In one of those great moments you could call coincidence or synchronicity, as I was writing my post on The Famine Plot, I heard an interview with author Kathryn Miles about her book on one of the “famine ships” that carried Ireland’s emigres to new worlds. Also called coffin ships for their appallingly high rates of shipboard mortality, they were barely a step above dying of starvation in the streets, and more than one story is recorded of people succumbing to hunger and disease while still in the harbor.
The remarkable confluence of four men made the Jeanie Johnston a exception to this rule. In the New World, there was John Munn, a renowned shipbuilder who kept his workers employed during an economic downturn by building the vessel at a time when there was no market for new ships. In Ireland, there was Nicholas Donovan, an upstart Catholic businessman who had made his fortune and was determined to find profit in the successive waves of Irish people fleeing or being driven off their land. And aboard ship, Captain James Attridge and Dr. Richard Blennerhassett were determined to maintain the health of their passengers during the journey.

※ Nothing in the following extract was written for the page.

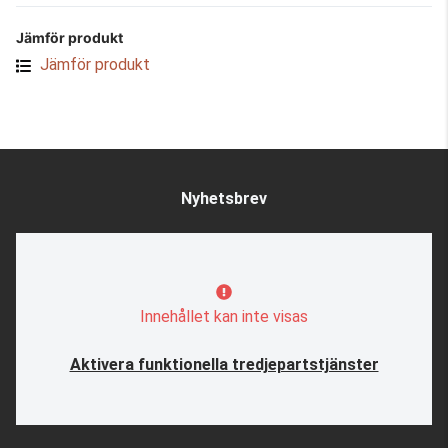
Jämför produkt
Jämför produkt
Nyhetsbrev
Innehållet kan inte visas
Aktivera funktionella tredjepartstjänster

Of the four, Dr. Blennerhassett seemed to me the most heroic. In a time when cholera was ravaging all of Europe, he made sure that clean drinking water and efficient waste disposal was available. He encouraged exercise and cleaning of bedding that prevented an outbreak of typhus-carrying lice. And he spent time in the passenger hold watching for any outbreaks of illness that might spread. While sailing conditions didn’t always allow full practice of this regimen, it was successful enough that Blennerhassett did not lose a single passenger on any of the voyages he took. Unfortunately that didn’t prevent him from being lumped in with the incompetents that sailed on most coffin ships, and he was personally attacked in legal actions and the press.
In addition to the dangerous ocean crossing, emigrants faced hardships when arriving in their hoped-for new homes. In Canada, all ships were held until they could be inspected for cholera and typhus, and the flood of victims could not be contained in the fever sheds set up by the ports’ medical inspectors. Disease swept through ships stuck in the St. Lawrence river while waiting their turn, even as thousands more died ashore. When they were able to land, some passengers still carried disease, and were blamed for outbreaks on land. Mobs rioted to prevent them staying and local governments pushed them out of town to starve, freeze, or make their own way.
Even here there were heroes – the doctors, nurses, priests, and ordinary people who came forward to help the immigrants, all too frequently at the cost of their own lives. Orphaned children were adopted, and families given shelter and opportunity in the New World.
Miles folds another story into the narrative, bringing it all the way down to the personal. She tracks the story of Daniel and Margaret Reilly, a young married couple who left their farm to sail aboard the Jeanie Johnston, and their son Nicholas, who was born aboard ship. Daniel would work on the railroad, buy land, and start a farm in Michigan, while Margaret raised their children. Nicholas would marry, raise six children, run his own business, and own his own home. An immigrant family, overcoming prejudice in a new culture, finding their way into a niche and succeeding – that’s the real strength of the United States.